Les mardis et les vendredis, jours de manif, le rapport de forces est en notre faveur. Tous les mardis, les étudiants entretiennent la flamme du Hirak. Ils quittent les bancs des amphis pour rejoindre les centres-villes et les manifestations. Les vendredis, les jeunes se réunissent dans les quartiers, fabriquent des pancartes et des banderoles et préparent des slogans contre le pouvoir. Les gens s’auto-organisent dans des comités de quartiers. Les comités de base sont en place dans plusieurs villes.

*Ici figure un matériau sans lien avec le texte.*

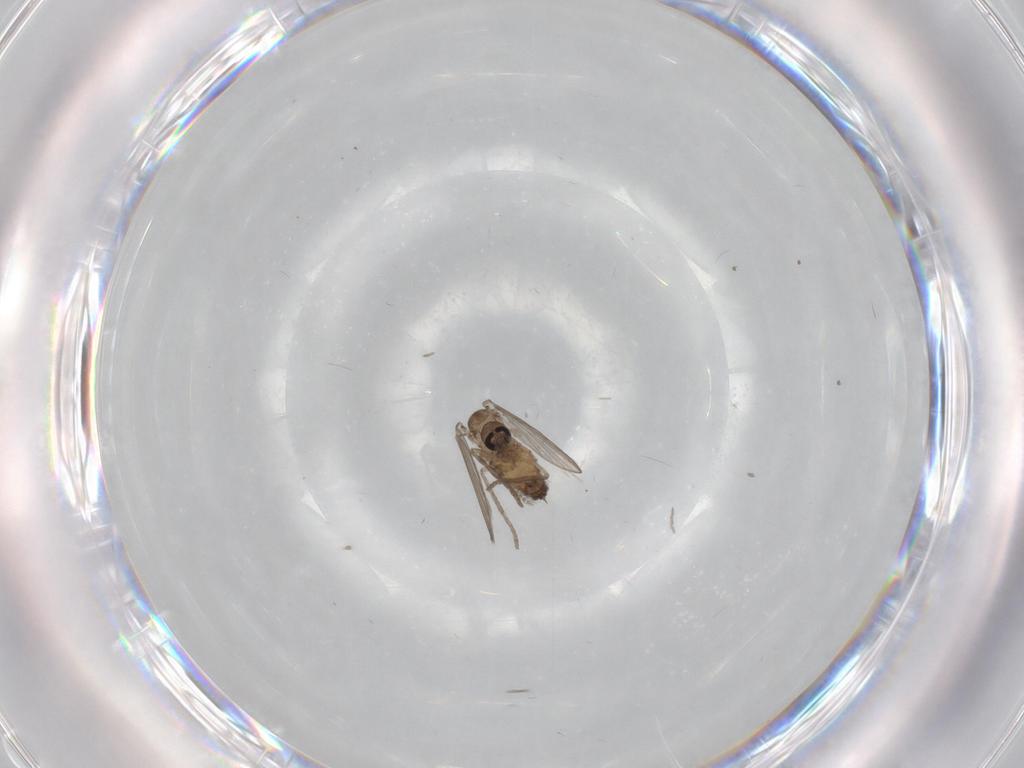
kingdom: Animalia
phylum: Arthropoda
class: Insecta
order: Diptera
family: Psychodidae
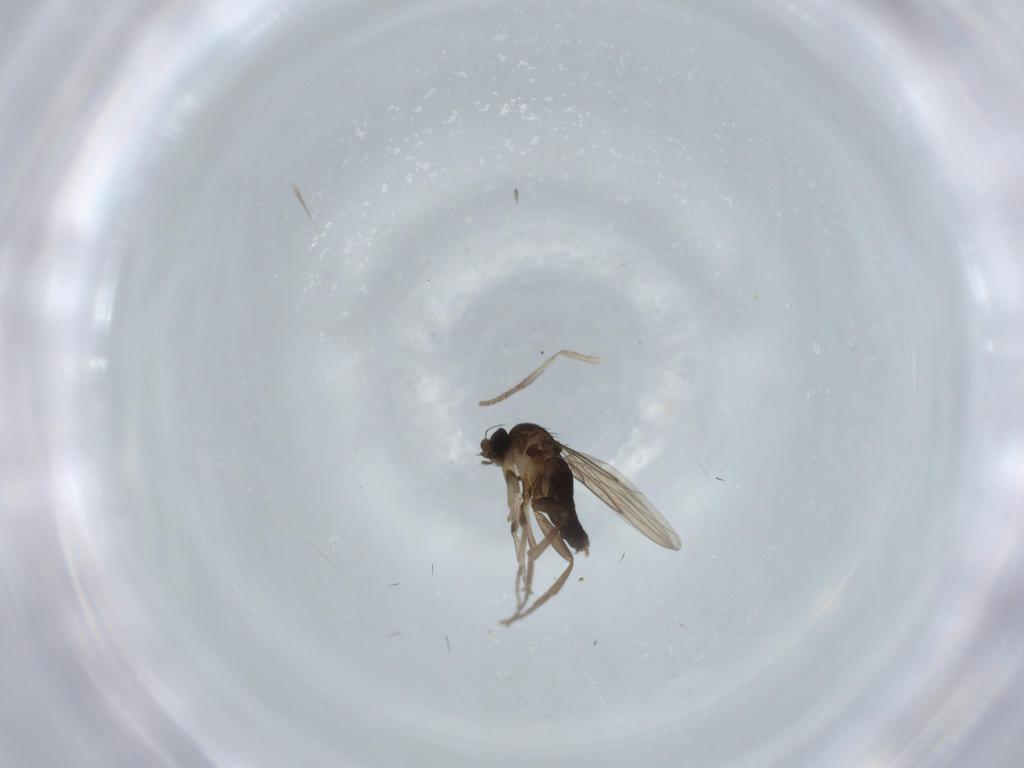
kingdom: Animalia
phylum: Arthropoda
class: Insecta
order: Diptera
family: Phoridae
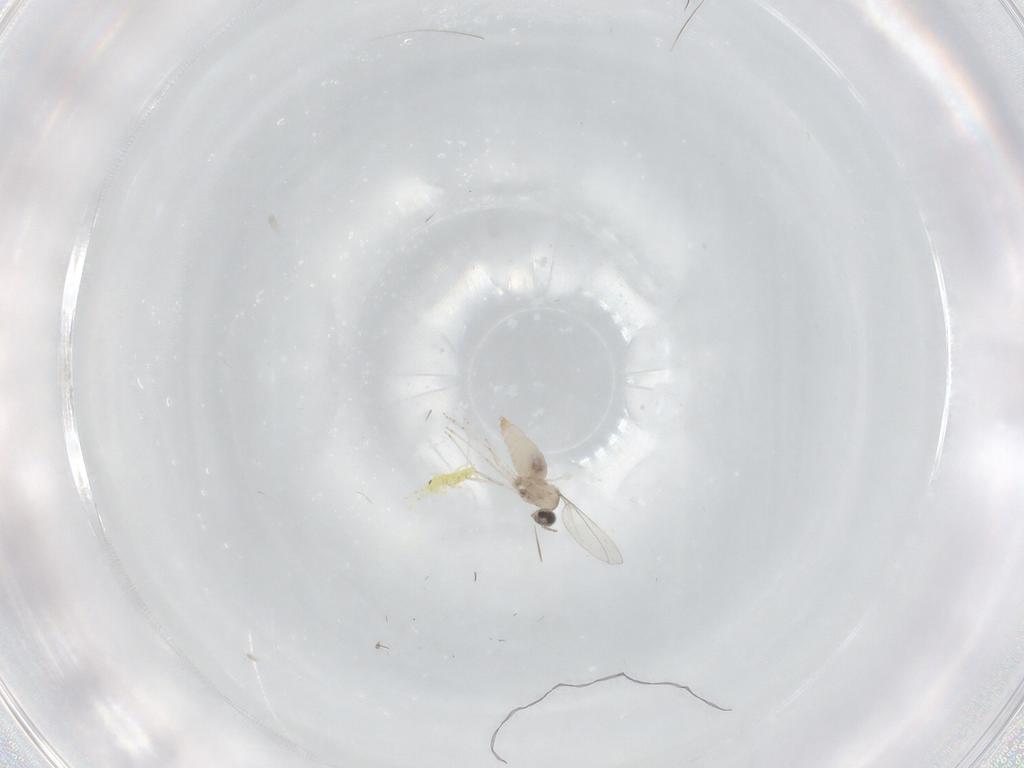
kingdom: Animalia
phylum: Arthropoda
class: Insecta
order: Diptera
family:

Les revendications du Hirak
Nos revendications sont claires : Système dégage ! Une partie du Hirak revendique des élections présidentielles dans le cadre de la constitution actuelle. Une autre partie du Hirak appelée Forces de l’Alternative Démocratique appelle à une transition démocratique, l’élection d’une assemblée constituante souveraine et représentative des aspirations démocratiques et sociales de la majorité du peuple algérien. Elles demandent la libération des détenus d’opinion et la levée de toutes les entraves à l’exercice effectif des libertés publiques et syndicales. Le mouvement populaire veut le départ de ce système corrompu, ce pouvoir autoritaire qui protège les riches et affaiblit les pauvres.

La répression

Il y a plus de 200 détenus politiques, emprisonnés depuis le 22 février. Des porteurs du drapeau amazigh (kabyle) ont été arrêtés. Le pouvoir a interpellé des militants et même des chefs de partis politiques (Louisa Hannoun du Parti des Travailleurs, Karim Tabou du Parti de l’Union Social-Démocrate. Le pouvoir tente de verrouiller les champs politiques et médiatiques. Il détient les moyens de la propagande et de la désinformation (Mass medias, appareil judiciaire et même les mosquées).

Perspectives
Le Hirak continue et ne s’affaiblit pas. Nous continuerons par tous les moyens à nous opposer à ce pouvoir corrompu. Le Hirak rejette la mascarade de l’élection présidentielle du 12 décembre 2019, supervisée par Gaid Salah, chef de l’état-major, et appelle à son boycott.

Conclusion
L’Algérie d’après le 22 février ne sera plus jamais la même. Le peuple veut une nouvelle république, sociale et démocratique. Le pouvoir militaire résiste et ne veut pas céder. La caste capitaliste prédatrice et corrompue a peur des travailleurs librement organisés. Le silence des Occidentaux, amis du pouvoir algérien, est complice et hypocrite. En France, vous pouvez briser le mur du silence pour montrer au monde entier que le peuple algérien est opprimé et en quête d’émancipation.
Vive la solidarité internationale des peuples !
Vive le Hirak !
Système dégage !

Teteh Asli, propos recueillis par Gilles Durand.